The internet has raged long enough at this commercial for the mainstream media to pick up on it, but for them, no word seems fit to accurately describe what can be seen in this video.

Some were calling this an “appropriation,” adapting it from its recent usage of “the stealing of cultural traits specific of a racial or ethnic groups by an oppressor racial or ethnic group.”

While there were elements of appropriation in this video, the grander appropriation by white individuals didn’t happen on camera but behind the scenes, from the owners and producers of the production who knew they could use the image of a multi-ethnic group and the feature of a young Muslim woman to weaponize an ideology of peace, love, and cop-hugging.  

Others called it a “co-opt.” Likewise, as there were elements of co-optation in this piece as far as the image of protest goes, it is not complete enough of a term. To co-opt exists in the specific when talking about movements, as opposed to the idea of movements in general. As well, to co-opt implies that something has just been rendered useless, as opposed to being used brutally in opposition to its origin.

In reality, pieces like this have the power to appropriate, co-opt, and so much more.
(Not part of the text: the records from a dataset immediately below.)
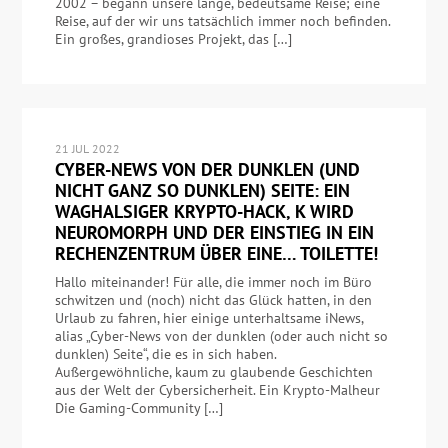
2002 – begann unsere lange, bedeutsame Reise; eine
Reise, auf der wir uns tatsächlich immer noch befinden.
Ein großes, grandioses Projekt, das […]
21 JUL 2022
CYBER-NEWS VON DER DUNKLEN (UND
NICHT GANZ SO DUNKLEN) SEITE: EIN
WAGHALSIGER KRYPTO-HACK, K WIRD
NEUROMORPH UND DER EINSTIEG IN EIN
RECHENZENTRUM ÜBER EINE… TOILETTE!
Hallo miteinander! Für alle, die immer noch im Büro
schwitzen und (noch) nicht das Glück hatten, in den
Urlaub zu fahren, hier einige unterhaltsame iNews,
alias „Cyber-News von der dunklen (oder auch nicht so
dunklen) Seite“, die es in sich haben.
Außergewöhnliche, kaum zu glaubende Geschichten
aus der Welt der Cybersicherheit. Ein Krypto-Malheur
Die Gaming-Community […]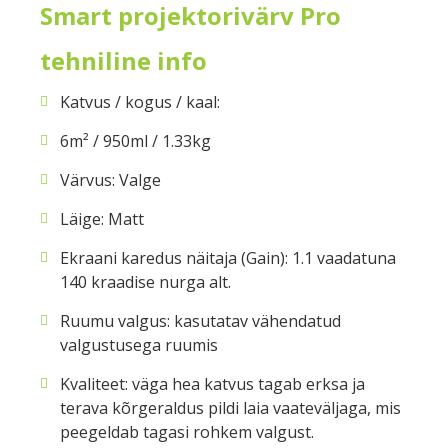
Smart projektorivärv Pro
tehniline info
Katvus / kogus / kaal:
6m² / 950ml / 1.33kg
Värvus: Valge
Läige: Matt
Ekraani karedus näitaja (Gain): 1.1 vaadatuna
140 kraadise nurga alt.
Ruumu valgus: kasutatav vähendatud
valgustusega ruumis
Kvaliteet: väga hea katvus tagab erksa ja
terava kõrgeraldus pildi laia vaateväljaga, mis
peegeldab tagasi rohkem valgust.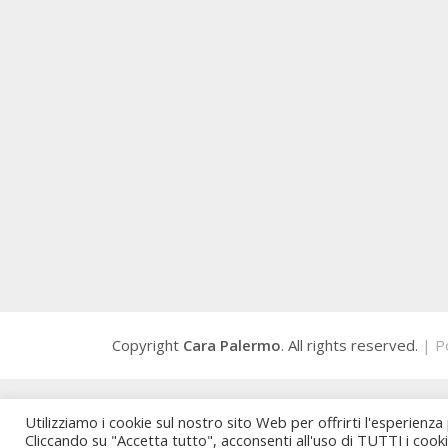
Copyright
Cara Palermo
. All rights reserved.
| P
Utilizziamo i cookie sul nostro sito Web per offrirti l'esperienza
Cliccando su "Accetta tutto", acconsenti all'uso di TUTTI i cook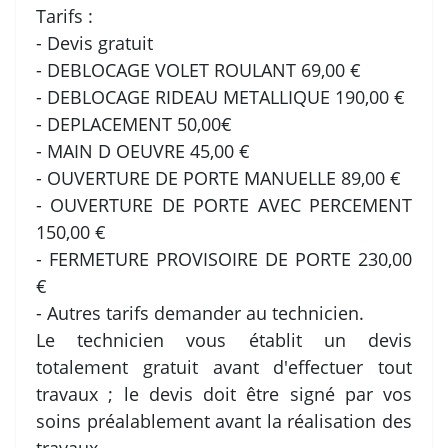
Tarifs :
- Devis gratuit
- DEBLOCAGE VOLET ROULANT 69,00 €
- DEBLOCAGE RIDEAU METALLIQUE 190,00 €
- DEPLACEMENT 50,00€
- MAIN D OEUVRE 45,00 €
- OUVERTURE DE PORTE MANUELLE 89,00 €
- OUVERTURE DE PORTE AVEC PERCEMENT
150,00 €
- FERMETURE PROVISOIRE DE PORTE 230,00
€
- Autres tarifs demander au technicien.
Le technicien vous établit un devis
totalement gratuit avant d'effectuer tout
travaux ; le devis doit être signé par vos
soins préalablement avant la réalisation des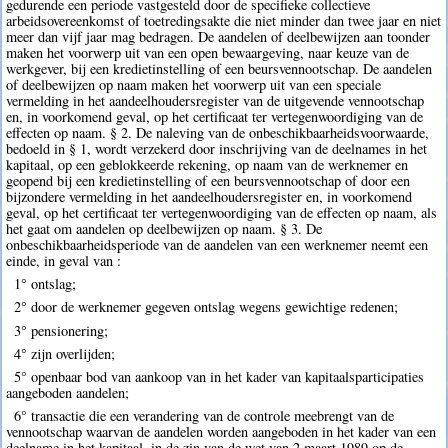
gedurende een periode vastgesteld door de specifieke collectieve
arbeidsovereenkomst of toetredingsakte die niet minder dan twee jaar en niet
meer dan vijf jaar mag bedragen. De aandelen of deelbewijzen aan toonder
maken het voorwerp uit van een open bewaargeving, naar keuze van de
werkgever, bij een kredietinstelling of een beursvennootschap. De aandelen
of deelbewijzen op naam maken het voorwerp uit van een speciale
vermelding in het aandeelhoudersregister van de uitgevende vennootschap
en, in voorkomend geval, op het certificaat ter vertegenwoordiging van de
effecten op naam. § 2. De naleving van de onbeschikbaarheidsvoorwaarde,
bedoeld in § 1, wordt verzekerd door inschrijving van de deelnames in het
kapitaal, op een geblokkeerde rekening, op naam van de werknemer en
geopend bij een kredietinstelling of een beursvennootschap of door een
bijzondere vermelding in het aandeelhoudersregister en, in voorkomend
geval, op het certificaat ter vertegenwoordiging van de effecten op naam, als
het gaat om aandelen op deelbewijzen op naam. § 3. De
onbeschikbaarheidsperiode van de aandelen van een werknemer neemt een
einde, in geval van :
1° ontslag;
2° door de werknemer gegeven ontslag wegens gewichtige redenen;
3° pensionering;
4° zijn overlijden;
5° openbaar bod van aankoop van in het kader van kapitaalsparticipaties
aangeboden aandelen;
6° transactie die een verandering van de controle meebrengt van de
vennootschap waarvan de aandelen worden aangeboden in het kader van een
deelname in het kapitaal, in de zin van de wet van 2 maart 1989 op de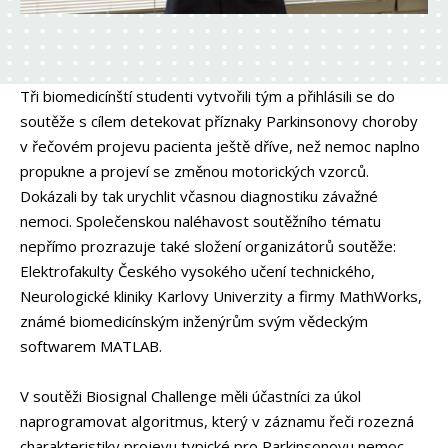
Tři biomedicínští studenti vytvořili tým a přihlásili se do
soutěže s cílem detekovat příznaky Parkinsonovy choroby
v řečovém projevu pacienta ještě dříve, než nemoc naplno
propukne a projeví se změnou motorických vzorců.
Dokázali by tak urychlit včasnou diagnostiku závažné
nemoci. Společenskou naléhavost soutěžního tématu
nepřímo prozrazuje také složení organizátorů soutěže:
Elektrofakulty Českého vysokého učení technického,
Neurologické kliniky Karlovy Univerzity a firmy MathWorks,
známé biomedicínským inženýrům svým vědeckým
softwarem MATLAB.
V soutěži Biosignal Challenge měli účastníci za úkol
naprogramovat algoritmus, který v záznamu řeči rozezná
charakteristiky projevu typické pro Parkinsonovu nemoc.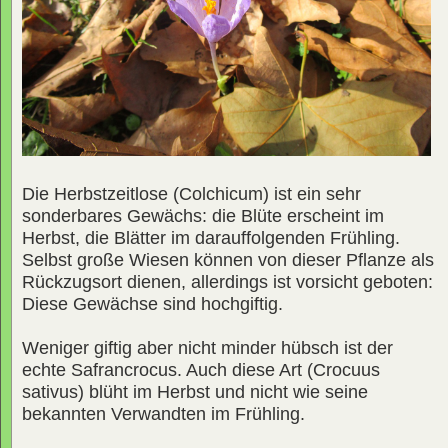
Die Herbstzeitlose (Colchicum) ist ein sehr
sonderbares Gewächs: die Blüte erscheint im
Herbst, die Blätter im darauffolgenden Frühling.
Selbst große Wiesen können von dieser Pflanze als
Rückzugsort dienen, allerdings ist vorsicht geboten:
Diese Gewächse sind hochgiftig.
Weniger giftig aber nicht minder hübsch ist der
echte Safrancrocus. Auch diese Art (Crocuus
sativus) blüht im Herbst und nicht wie seine
bekannten Verwandten im Frühling.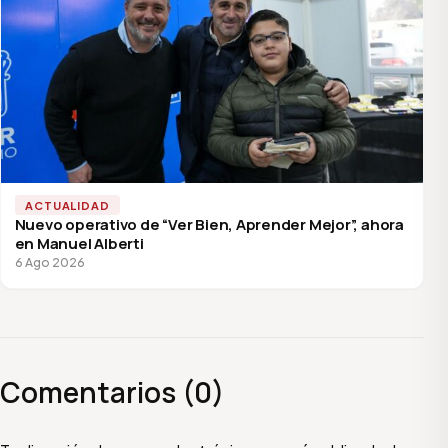
ACTUALIDAD
Nuevo operativo de “Ver Bien, Aprender Mejor”, ahora
en Manuel Alberti
6 Ago 2026
Comentarios (0)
This is why it may be important for radicals to refamiliarize with the usage of the term “recuperation” into our discussions on mass persuasion. A term which the Situationist International used to warn us about the ability of mass media (as used by the ruling class), to wage ideological warfare against the liberation of all people, through the adoption of revolutionary ideas and practices and the reversal of their intents and purposes.